◆ 課題の内容 ◆
- a) 脳死とリビング・ウィルについての文章を、「脳死とリビング・ウィル」という語句から書き始め、「持つことがあるとのことです。」の語句まで書いたところで止めて、一字一句そのまま書き写してください。
- b) 脳死とリビング・ウィルについての文章によれば、米国でリビング・ウィルの法律が最初に制定された州はどこか。

脳死とリビング・ウィル

 生前の意思、Living Willという言葉は尊厳死に絡んでよく耳にするタームです。延命治療の打ち切りなどを生前に書面にしておき、意志が表明できない状況に陥っても「自分の意志」を医療関係者など周囲に伝えるために書きます。
 日本でも日本尊厳死協会などがすすめているのですが、日本の場合はこれをサポートする法律がありませんので、必ず意志が尊重される(医療側が心置きなく指示に従える)とは限らないのですが。
 米国では、カレン・クィンラン(Wikipedia)の事件以降このリビング・ウィルという考えが脚光を浴び、カリフォルニア州で「健康な生存中に書いた遺言、リビング・ウィルの法律」(通称自然死法)が制定されたのを皮切りに、四十州以上ですでに同様の立法が為されています。この法律があるところでは、医療機関リビング・ウィルに従った加療(あるいは治療停止)を行うことで咎め立ては受けません。合衆国憲法で定められたプライバシー権(自己決定権)での治療停止も認められているからです。


 さてこのリビング・ウィルには臓器提供の意志の有無を表明することもあり、場合によって脳死判定が下された場合、ちょうど日本におけるドナー・カードと同じ役割も持つことがあるとのことです。
 脳死が絡む場合にのみ、日本でもリビング・ウィルが法的に認められていたということにもなろうかと思います。ところが今回の改正案では「本人の明示的な意志」がない場合にも臓器提供ができるということになってしまっています。確かに移植を待つレシピエント側にはできるだけ提供を増やしたいお気持ちはあろうかと思いますが、私はこの意思表示のラインを後退させるのはどうかと感じています。

◆ データ項目 ◆
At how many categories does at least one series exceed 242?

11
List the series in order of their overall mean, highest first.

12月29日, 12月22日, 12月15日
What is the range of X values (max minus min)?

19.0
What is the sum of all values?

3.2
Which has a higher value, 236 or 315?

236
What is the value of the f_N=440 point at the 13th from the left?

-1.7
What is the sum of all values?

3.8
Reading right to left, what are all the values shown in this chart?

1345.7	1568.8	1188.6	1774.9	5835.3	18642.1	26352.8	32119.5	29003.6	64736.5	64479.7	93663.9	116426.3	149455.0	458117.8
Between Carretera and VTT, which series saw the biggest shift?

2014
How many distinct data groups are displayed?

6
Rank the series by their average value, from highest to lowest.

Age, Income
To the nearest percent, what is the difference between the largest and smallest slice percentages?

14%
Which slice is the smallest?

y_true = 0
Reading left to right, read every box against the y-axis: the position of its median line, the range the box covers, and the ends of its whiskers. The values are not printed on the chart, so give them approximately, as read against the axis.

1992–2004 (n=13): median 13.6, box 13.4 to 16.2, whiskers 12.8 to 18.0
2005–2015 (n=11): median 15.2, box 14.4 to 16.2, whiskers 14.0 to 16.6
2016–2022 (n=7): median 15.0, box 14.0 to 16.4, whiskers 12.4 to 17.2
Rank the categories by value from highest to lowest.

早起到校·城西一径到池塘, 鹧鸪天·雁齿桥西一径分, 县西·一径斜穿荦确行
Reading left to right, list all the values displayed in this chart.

◆ 問題の解答 ◆
- a)
脳死とリビング・ウィル

 生前の意思、Living Willという言葉は尊厳死に絡んでよく耳にするタームです。延命治療の打ち切りなどを生前に書面にしておき、意志が表明できない状況に陥っても「自分の意志」を医療関係者など周囲に伝えるために書きます。
 日本でも日本尊厳死協会などがすすめているのですが、日本の場合はこれをサポートする法律がありませんので、必ず意志が尊重される(医療側が心置きなく指示に従える)とは限らないのですが。
 米国では、カレン・クィンラン(Wikipedia)の事件以降このリビング・ウィルという考えが脚光を浴び、カリフォルニア州で「健康な生存中に書いた遺言、リビング・ウィルの法律」(通称自然死法)が制定されたのを皮切りに、四十州以上ですでに同様の立法が為されています。この法律があるところでは、医療機関リビング・ウィルに従った加療(あるいは治療停止)を行うことで咎め立ては受けません。合衆国憲法で定められたプライバシー権(自己決定権)での治療停止も認められているからです。


 さてこのリビング・ウィルには臓器提供の意志の有無を表明することもあり、場合によって脳死判定が下された場合、ちょうど日本におけるドナー・カードと同じ役割も持つことがあるとのことです。

- b) カリフォルニア州である。